TEXT SHOWN:
* begin *

Milwaukee has a similar problem as the Bosch, only in the opposite direction. Rather than having an issue with the higher powered reciprocating saws, Milwaukee finds itself struggling to produce a top quality, professional grade, low powered reciprocating, definitively giving Makita the crown.
While you might expect an absence from a somewhat difficult power tool category like a tile saw from Makita, the absence of a Milwaukee wet tile saw is positively perplexing. In fairness, they do offer some masonry saws, but that is not really the same.
Porter Cable is much like DeWalt in that it is both a legacy and a manufacturer that was once known as a producer of top quality professional grade power tools. Again, like DeWalt, Porter Cable lost its prominence after its quality slipped following a purchase by Black & Decker. Though it is not being marketed as Black & Decker’s professional grade line, Porter Cable is also trying to get back into the professional grade market with mixed results.
If Porter Cable intends to reenter the professional grade power tool market, they really need to consider how many different types of tools within a given category are preferred rather simply producing a good quality version of the most popular ones. Still, their saws are solid.
Porter Cable should breathe a sigh of relief when they look back over their combo kits, because they are both reasonably priced and adequate quality--though some are better than others, depending on the tools included. However, it is the sheer wealth combo kits options available that truly stands out.
Porter Cable not only makes a splash in the professional grade drill market, it does a veritable cannonball as this is one of the few brands that produces top quality drills at reasonable prices in pretty much every category, whether cordless, corded, impact, or hammer.

* end *

DIRECTIVES:
**a)** Answer these questions using the power tool text:
(i) Which company's purchase of Porter Cable preceded a slip in its quality?
(ii) What kind of saw is Milwaukee said to be missing from its lineup?
(iii) Which four kinds of drills are named in the last paragraph?
**b)** Transcribe the power tool text from "Porter Cable is much" to "saws are solid." without changing anything.

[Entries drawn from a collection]

* begin *

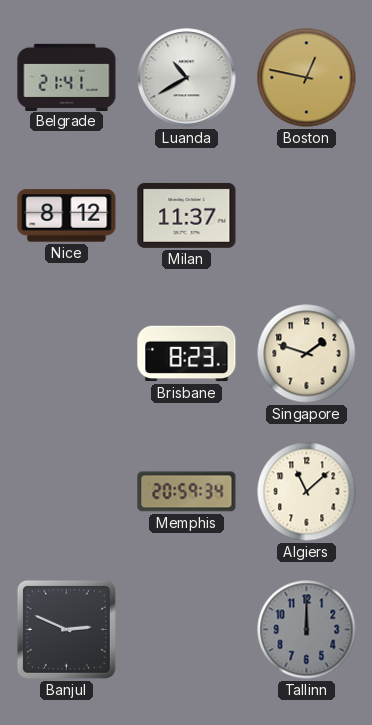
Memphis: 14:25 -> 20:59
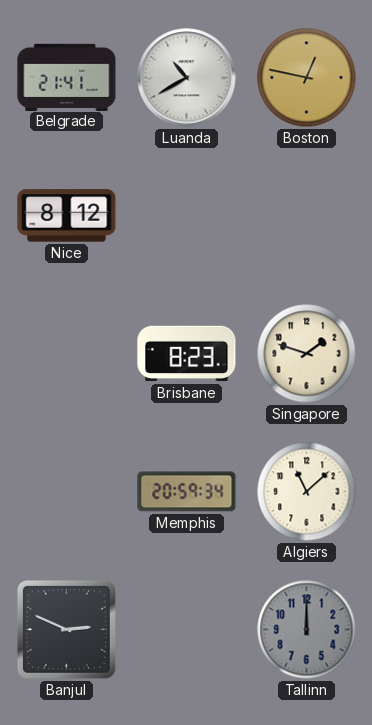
Milan: 11:37 -> none
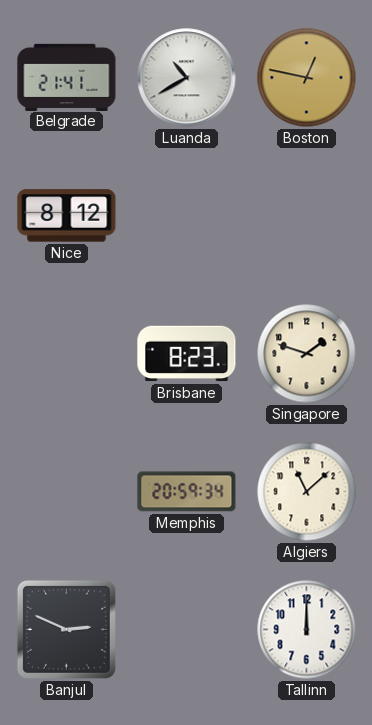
Tallinn dial: grey -> white
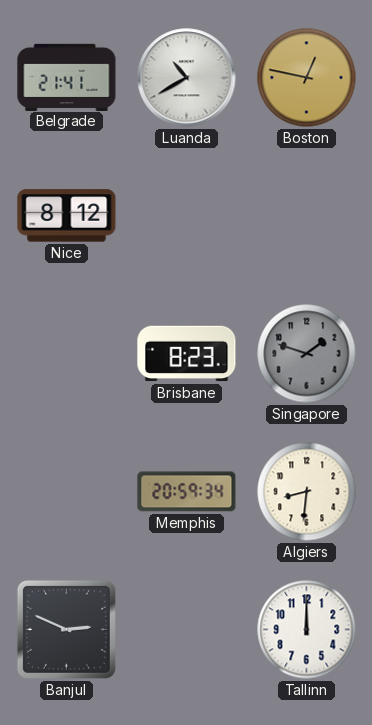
Singapore dial: cream -> grey
Algiers: 11:08 -> 8:31
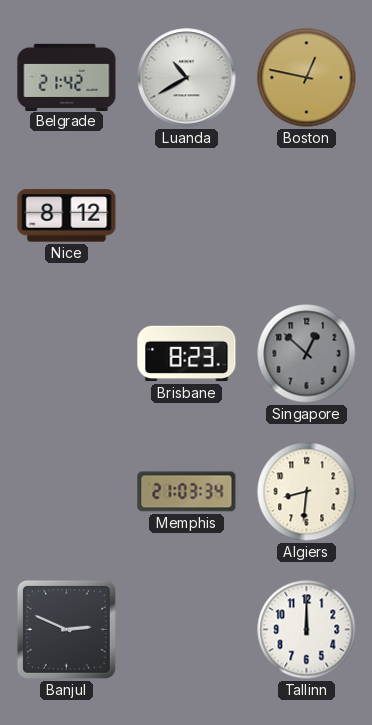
Belgrade: 21:41 -> 21:42
Singapore: 1:48 -> 12:52
Memphis: 20:59 -> 21:03
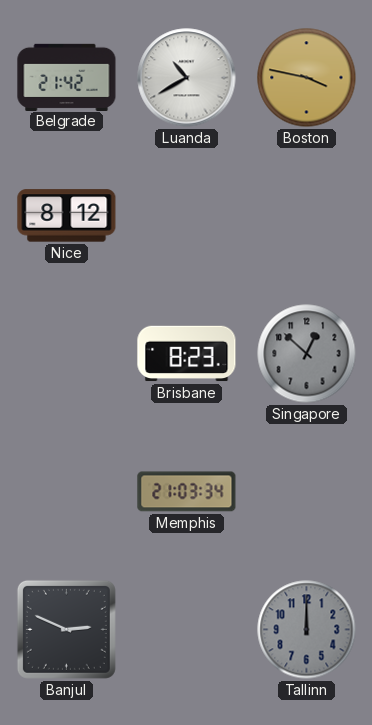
Boston: 12:47 -> 3:47
Algiers: 8:31 -> none
Tallinn dial: white -> grey
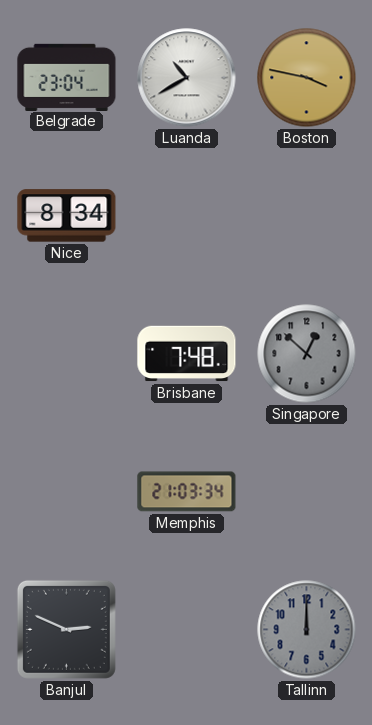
Belgrade: 21:42 -> 23:04
Nice: 8:12 -> 8:34
Brisbane: 8:23 -> 7:48
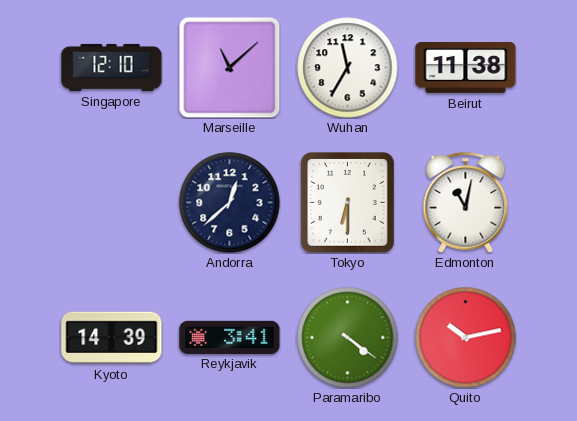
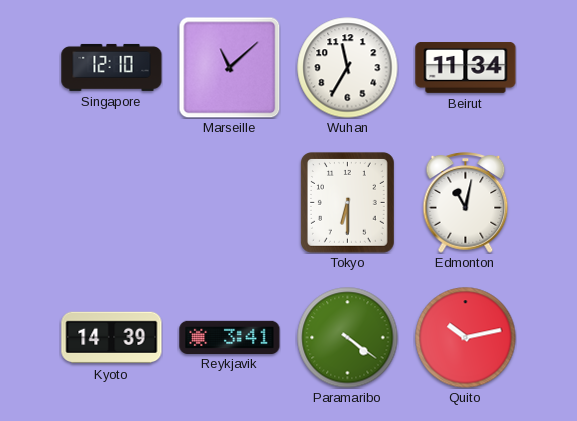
Beirut: 11:38 -> 11:34
Andorra: 12:38 -> none
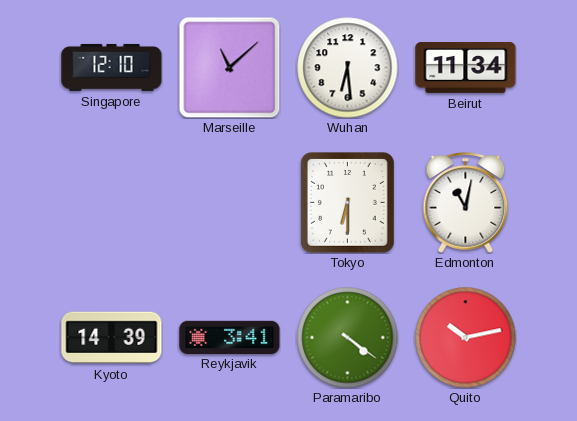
Wuhan: 11:35 -> 6:29
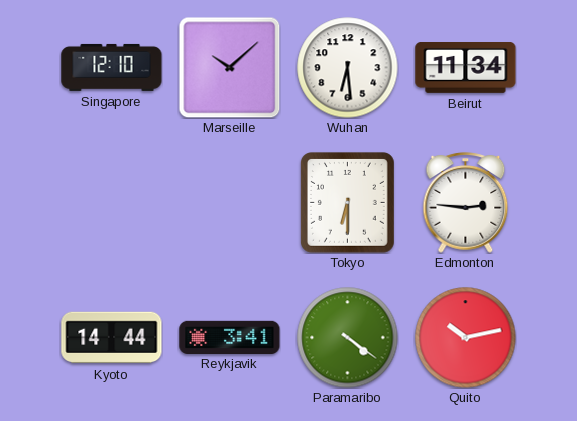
Marseille: 11:08 -> 10:08
Edmonton: 11:02 -> 2:46
Kyoto: 14:39 -> 14:44
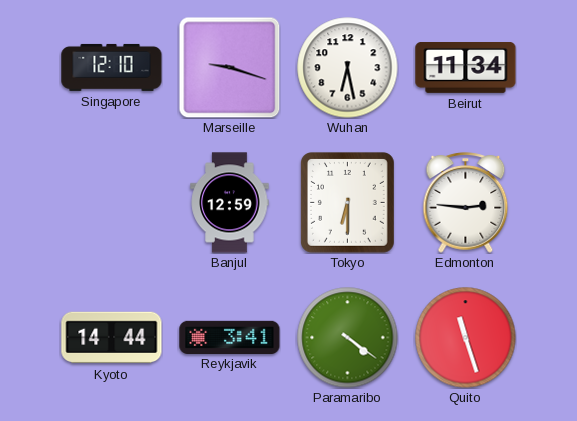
Marseille: 10:08 -> 9:18
Wuhan: 6:29 -> 6:28
Banjul: none -> 12:59
Quito: 10:13 -> 11:27
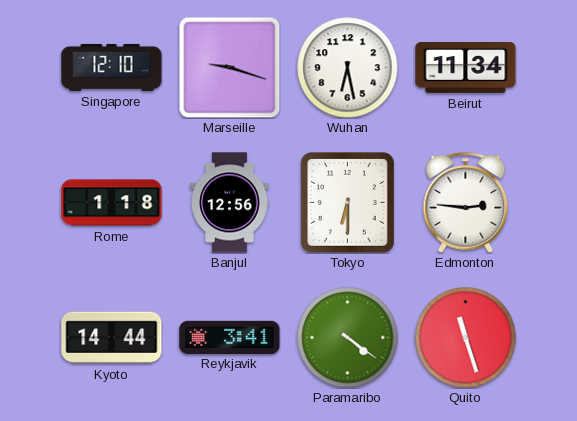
Rome: none -> 1:18
Banjul: 12:59 -> 12:56
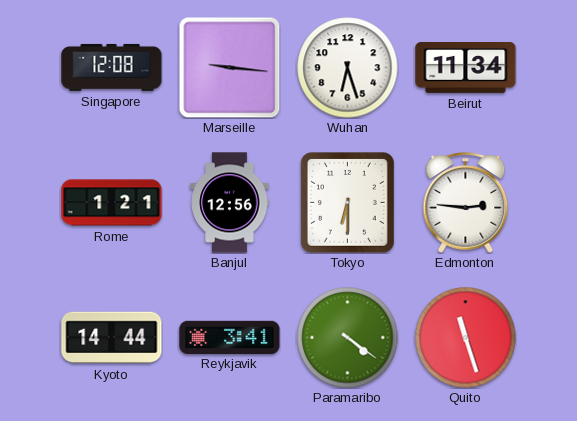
Singapore: 12:10 -> 12:08
Marseille: 9:18 -> 9:16
Wuhan: 6:28 -> 6:27
Rome: 1:18 -> 1:21
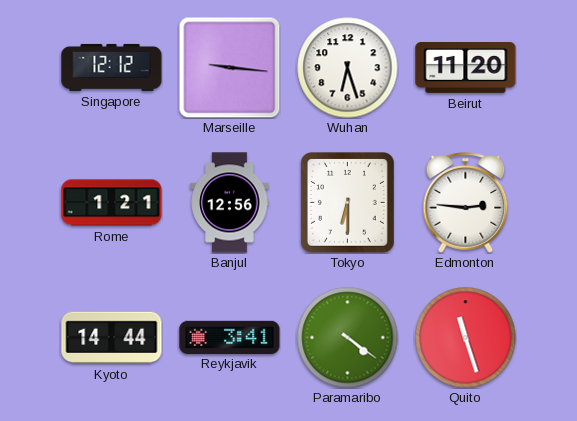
Singapore: 12:08 -> 12:12
Beirut: 11:34 -> 11:20
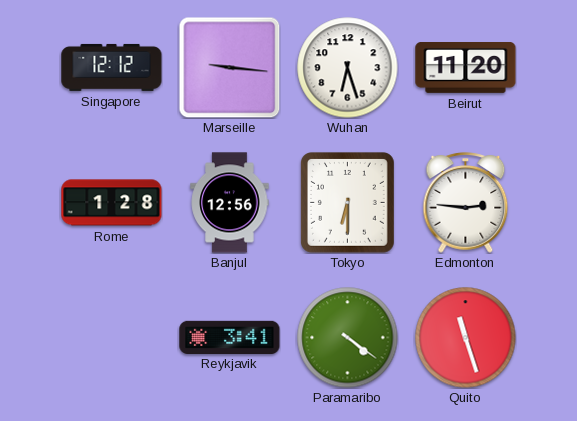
Rome: 1:21 -> 1:28
Kyoto: 14:44 -> none
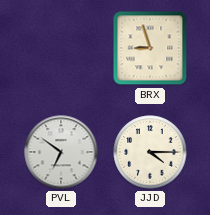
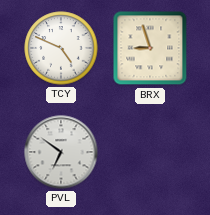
TCY: none -> 4:49
JJD: 4:15 -> none
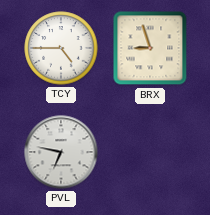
TCY: 4:49 -> 4:45
PVL: 6:51 -> 6:47
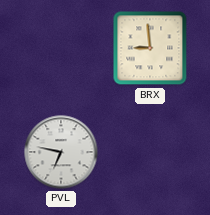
TCY: 4:45 -> none
BRX: 8:57 -> 8:59
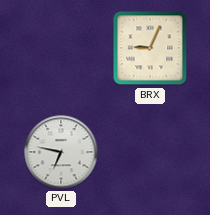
BRX: 8:59 -> 9:04
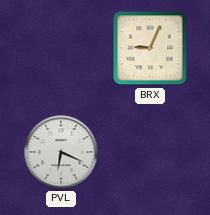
PVL: 6:47 -> 6:19
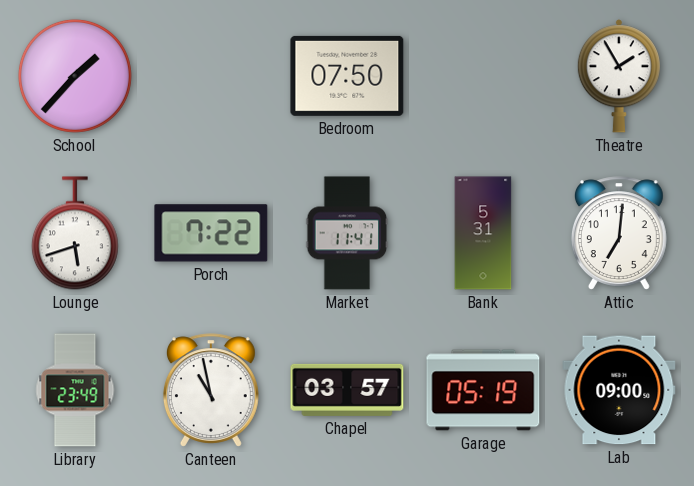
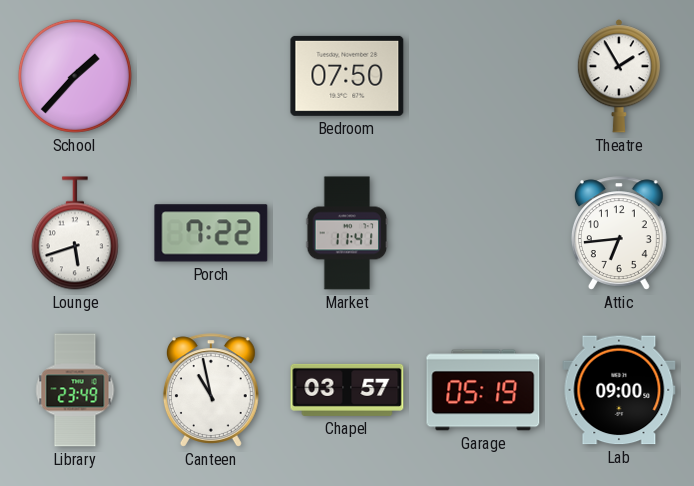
Bank: 5:31 -> none
Attic: 7:01 -> 6:44
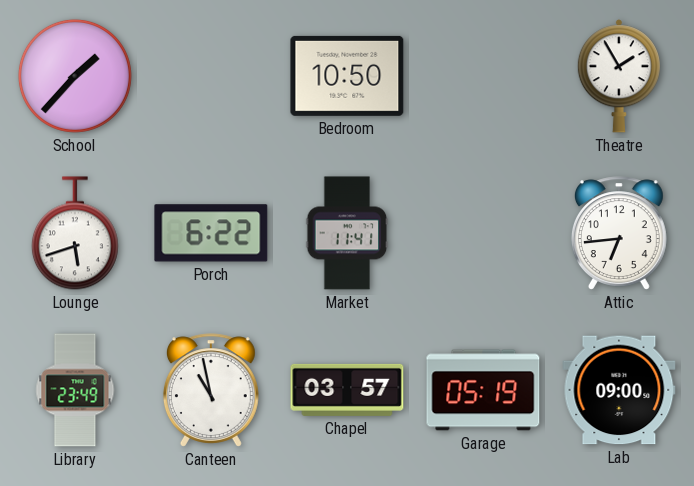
Bedroom: 07:50 -> 10:50
Porch: 7:22 -> 6:22
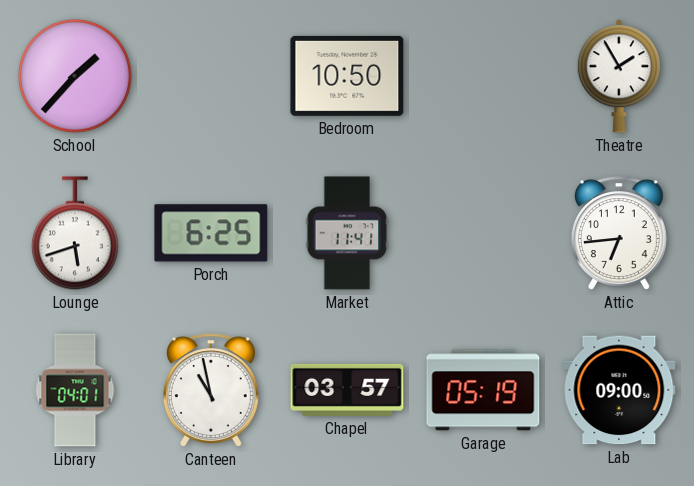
Porch: 6:22 -> 6:25
Library: 23:49 -> 04:01
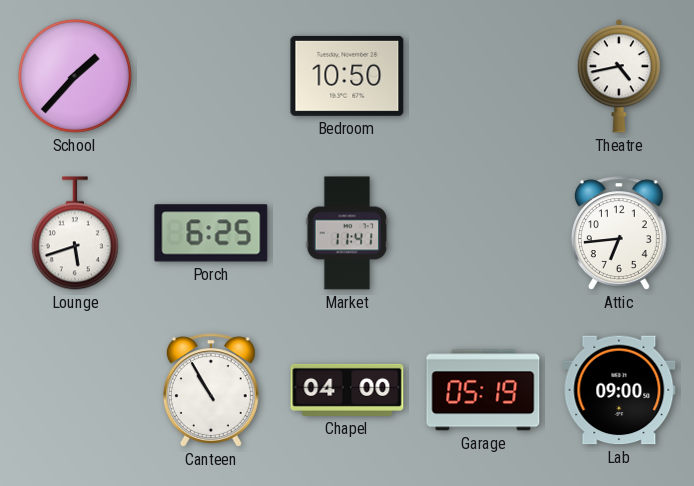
Theatre: 1:55 -> 4:43
Library: 04:01 -> none
Canteen: 10:58 -> 10:55
Chapel: 03:57 -> 04:00
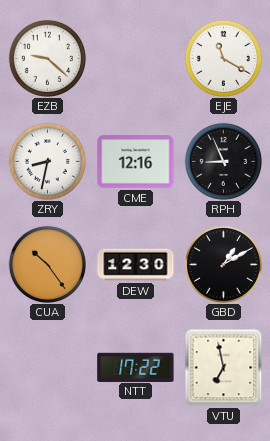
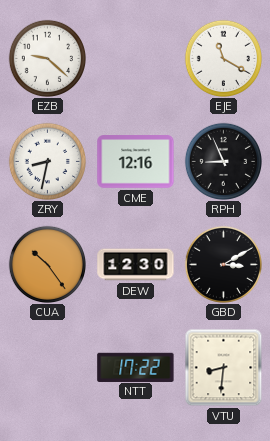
GBD: 1:10 -> 3:10
VTU: 6:58 -> 8:31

* end *

CORRECT ANSWERS:
**a)**
(i) Black & Decker
(ii) A wet tile saw
(iii) Cordless, corded, impact, and hammer

**b)**
Porter Cable is much like DeWalt in that it is both a legacy and a manufacturer that was once known as a producer of top quality professional grade power tools. Again, like DeWalt, Porter Cable lost its prominence after its quality slipped following a purchase by Black & Decker. Though it is not being marketed as Black & Decker’s professional grade line, Porter Cable is also trying to get back into the professional grade market with mixed results.
If Porter Cable intends to reenter the professional grade power tool market, they really need to consider how many different types of tools within a given category are preferred rather simply producing a good quality version of the most popular ones. Still, their saws are solid.